Material for the task Block Start

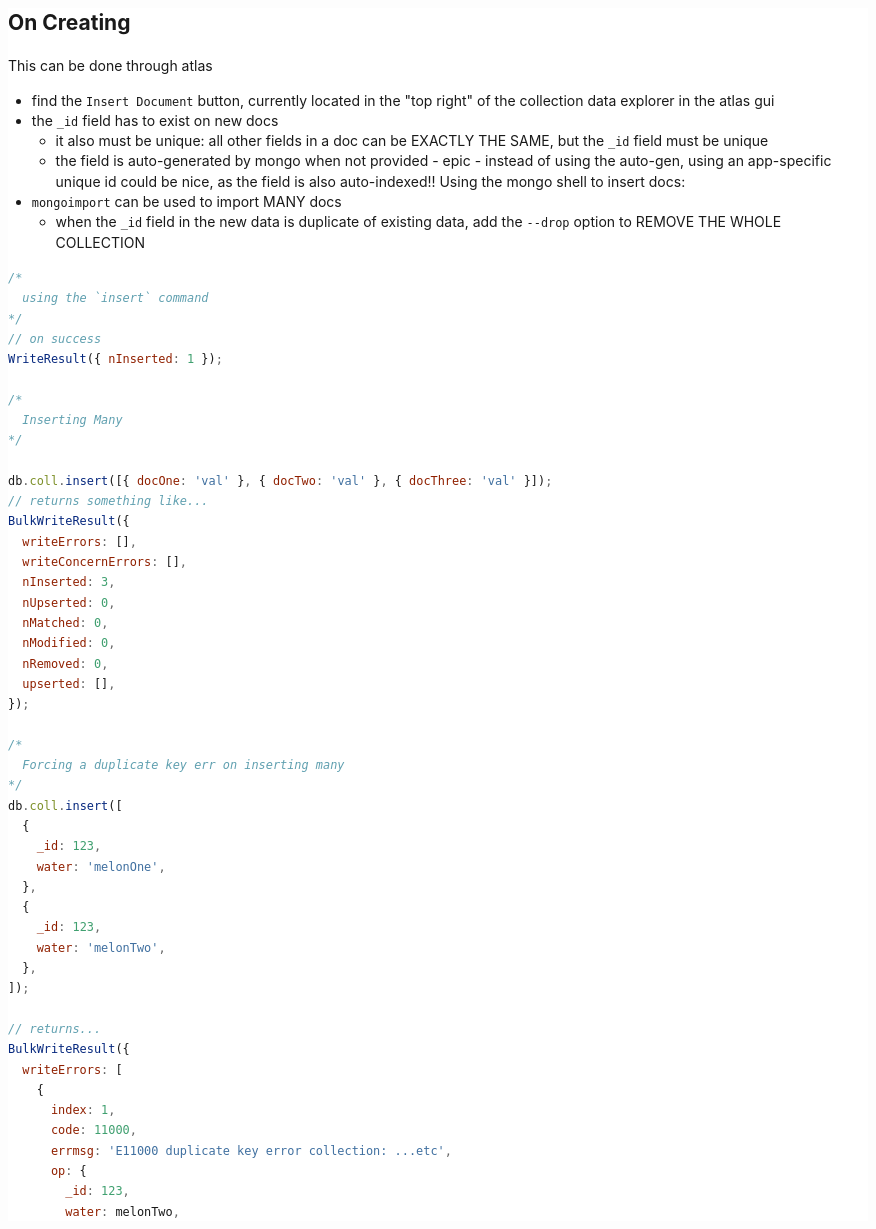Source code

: ## On Creating

This can be done through atlas

- find the `Insert Document` button, currently located in the "top right" of the collection data explorer in the atlas gui
- the `_id` field has to exist on new docs
  - it also must be unique: all other fields in a doc can be EXACTLY THE SAME, but the `_id` field must be unique
  - the field is auto-generated by mongo when not provided - epic - instead of using the auto-gen, using an app-specific unique id could be nice, as the field is also auto-indexed!!
    Using the mongo shell to insert docs:
- `mongoimport` can be used to import MANY docs
  - when the `_id` field in the new data is duplicate of existing data, add the `--drop` option to REMOVE THE WHOLE COLLECTION

```js
/*
  using the `insert` command
*/
// on success
WriteResult({ nInserted: 1 });

/*
  Inserting Many
*/

db.coll.insert([{ docOne: 'val' }, { docTwo: 'val' }, { docThree: 'val' }]);
// returns something like...
BulkWriteResult({
  writeErrors: [],
  writeConcernErrors: [],
  nInserted: 3,
  nUpserted: 0,
  nMatched: 0,
  nModified: 0,
  nRemoved: 0,
  upserted: [],
});

/*
  Forcing a duplicate key err on inserting many
*/
db.coll.insert([
  {
    _id: 123,
    water: 'melonOne',
  },
  {
    _id: 123,
    water: 'melonTwo',
  },
]);

// returns...
BulkWriteResult({
  writeErrors: [
    {
      index: 1,
      code: 11000,
      errmsg: 'E11000 duplicate key error collection: ...etc',
      op: {
        _id: 123,
        water: melonTwo,
```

Material for the task Block End

• **Task directions**
In the lines above, locate the string "nInserted". Copy every line where it occurs.

• **Answer**
WriteResult({ nInserted: 1 });
  nInserted: 3,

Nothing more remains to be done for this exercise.